## Exercise details
Repeat word for word, please, only the lines from the one that includes "ℝ<sup>3</sup>, t ∈ ℝ, (32)" through the final line of the data.

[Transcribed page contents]
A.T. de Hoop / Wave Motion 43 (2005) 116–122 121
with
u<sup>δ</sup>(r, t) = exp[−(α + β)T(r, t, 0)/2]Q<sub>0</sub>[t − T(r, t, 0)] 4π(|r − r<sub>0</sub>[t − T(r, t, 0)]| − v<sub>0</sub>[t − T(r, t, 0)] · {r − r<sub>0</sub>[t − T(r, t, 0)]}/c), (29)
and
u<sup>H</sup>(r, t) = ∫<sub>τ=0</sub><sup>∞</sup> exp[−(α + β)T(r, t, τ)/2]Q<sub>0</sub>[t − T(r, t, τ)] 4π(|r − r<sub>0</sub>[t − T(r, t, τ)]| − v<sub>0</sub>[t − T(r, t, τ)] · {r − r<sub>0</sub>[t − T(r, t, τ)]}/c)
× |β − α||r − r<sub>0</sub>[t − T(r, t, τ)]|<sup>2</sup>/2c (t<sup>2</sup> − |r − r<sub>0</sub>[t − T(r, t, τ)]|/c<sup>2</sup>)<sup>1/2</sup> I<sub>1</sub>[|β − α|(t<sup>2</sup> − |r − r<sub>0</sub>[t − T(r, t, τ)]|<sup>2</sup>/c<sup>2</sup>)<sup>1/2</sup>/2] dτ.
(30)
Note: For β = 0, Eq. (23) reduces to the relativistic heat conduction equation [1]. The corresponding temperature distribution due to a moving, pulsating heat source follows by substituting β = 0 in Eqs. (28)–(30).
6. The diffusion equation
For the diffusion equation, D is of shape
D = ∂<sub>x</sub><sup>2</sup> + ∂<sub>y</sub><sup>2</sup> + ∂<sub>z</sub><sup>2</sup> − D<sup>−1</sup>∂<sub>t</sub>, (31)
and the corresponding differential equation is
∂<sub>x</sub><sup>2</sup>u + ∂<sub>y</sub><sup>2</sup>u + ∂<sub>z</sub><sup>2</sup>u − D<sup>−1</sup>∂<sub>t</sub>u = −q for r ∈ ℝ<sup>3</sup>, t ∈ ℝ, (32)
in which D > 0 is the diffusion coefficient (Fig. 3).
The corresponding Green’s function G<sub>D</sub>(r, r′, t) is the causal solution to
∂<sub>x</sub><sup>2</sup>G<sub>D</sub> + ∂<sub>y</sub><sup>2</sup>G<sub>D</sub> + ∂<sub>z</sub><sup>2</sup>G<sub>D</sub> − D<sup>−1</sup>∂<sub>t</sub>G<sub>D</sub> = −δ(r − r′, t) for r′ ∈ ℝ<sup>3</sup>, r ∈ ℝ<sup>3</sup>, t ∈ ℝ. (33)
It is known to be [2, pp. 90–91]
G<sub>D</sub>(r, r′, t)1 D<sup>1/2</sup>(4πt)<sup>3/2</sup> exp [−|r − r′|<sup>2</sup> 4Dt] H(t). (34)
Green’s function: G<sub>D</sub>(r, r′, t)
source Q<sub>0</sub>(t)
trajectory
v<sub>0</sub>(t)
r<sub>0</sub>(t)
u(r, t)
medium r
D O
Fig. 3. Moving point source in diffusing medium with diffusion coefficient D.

## Response below
∂<sub>x</sub><sup>2</sup>u + ∂<sub>y</sub><sup>2</sup>u + ∂<sub>z</sub><sup>2</sup>u − D<sup>−1</sup>∂<sub>t</sub>u = −q for r ∈ ℝ<sup>3</sup>, t ∈ ℝ, (32)
in which D > 0 is the diffusion coefficient (Fig. 3).
The corresponding Green’s function G<sub>D</sub>(r, r′, t) is the causal solution to
∂<sub>x</sub><sup>2</sup>G<sub>D</sub> + ∂<sub>y</sub><sup>2</sup>G<sub>D</sub> + ∂<sub>z</sub><sup>2</sup>G<sub>D</sub> − D<sup>−1</sup>∂<sub>t</sub>G<sub>D</sub> = −δ(r − r′, t) for r′ ∈ ℝ<sup>3</sup>, r ∈ ℝ<sup>3</sup>, t ∈ ℝ. (33)
It is known to be [2, pp. 90–91]
G<sub>D</sub>(r, r′, t)1 D<sup>1/2</sup>(4πt)<sup>3/2</sup> exp [−|r − r′|<sup>2</sup> 4Dt] H(t). (34)
Green’s function: G<sub>D</sub>(r, r′, t)
source Q<sub>0</sub>(t)
trajectory
v<sub>0</sub>(t)
r<sub>0</sub>(t)
u(r, t)
medium r
D O
Fig. 3. Moving point source in diffusing medium with diffusion coefficient D.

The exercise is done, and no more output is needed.